In a world where it seems like every Minnesota Wild fan has whined incessantly over how the team lacks elite scoring talent, it's surprising that Kirill Kaprizov comes in as low as #15 on our list. Kaprizov was drafted 135th overall in the fifth round of the 2015 draft; the first Russian player selected by the Wild since 2003. Despite the league’s slow move towards a more numbers based approach to rosters, small, high-skill skaters are still an inefficiency of the current system. The Wild were fortunate to grab just such a player as late as the fifth round.
Kaprizov's numbers last season in the KHL were nothing short of historic. In 53 games with Metallurg Novokuznetsk (one of the weakest KHL teams), he put up 11 goals and 16 assists while playing around 17 minutes/game. That average of .509 points/game ranked Kaprizov 3rd all-time for 18-year-old skaters. So big deal, he's still not as good as a couple of ex-KHL rookies right? Not exactly; in fact most fans might recognize a few of these names that surround Kaprizov on this list.
Clearly, it's a little unreasonable to expect Kaprizov to develop into a dominant scorer like Tarasenko or Kuznetsov, but season-long production like he had last year is no fluke. Any hesitancy about his small stature limiting his ability to play with grown men should now be gone.

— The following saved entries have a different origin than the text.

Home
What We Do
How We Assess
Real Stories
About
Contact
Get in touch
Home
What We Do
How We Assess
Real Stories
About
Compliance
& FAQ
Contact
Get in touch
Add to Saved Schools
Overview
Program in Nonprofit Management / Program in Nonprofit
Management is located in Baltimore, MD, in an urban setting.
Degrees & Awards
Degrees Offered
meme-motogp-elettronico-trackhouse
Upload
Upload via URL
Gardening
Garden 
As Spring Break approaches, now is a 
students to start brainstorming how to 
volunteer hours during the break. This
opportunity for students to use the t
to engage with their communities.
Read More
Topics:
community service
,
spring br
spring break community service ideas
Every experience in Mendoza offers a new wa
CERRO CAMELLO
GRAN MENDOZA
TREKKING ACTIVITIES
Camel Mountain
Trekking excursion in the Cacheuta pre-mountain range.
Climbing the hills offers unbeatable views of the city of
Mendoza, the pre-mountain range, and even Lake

We have seen smaller players dominate in the NHL, and Kaprizov made it clear last year that he has no problem playing with grown men.
Kaprizov's greatest ability seems to be his elite offensive instincts. His shot is slightly above average, he has strong passing capabilities, and good skating. But above everything else he seems to be very aware of the soft spots of defensive coverage and shows great patience in tight areas, which, for my money, is important for his transition to smaller North American ice. Here's a few looks at some of the plays he made last season, as well as one from this season.
And a nice pass from behind the net from earlier this season:
During the offseason Kaprizov was transferred to Salavat Yulaev (UFA), a more solid team than Novokuznetsk. It's hard to say what impact this move will have on him. So far this season he has put up two assists in seven games while playing around 13 minutes a night. If Kaprizov continues to see third line minutes, playing with lower level teammates it will likely be in the best interest of the Wild to bring him over to Iowa or the big club next season. He has one year left on his KHL contract after this season, but with no official agreement between the NHL and KHL there is no way to know whether or not he will be able to come over this soon.
Despite all of the uncertainty surrounding Kaprizov's KHL future and his transition to North America, there is no doubt about the talent of the young Russian. At this point, it is likely that he has the most offensive upside of any prospect in the Wild system. For an organization that has seen so few elite offensive talents roll through town, Kaprizov's development will be incredibly exciting to watch.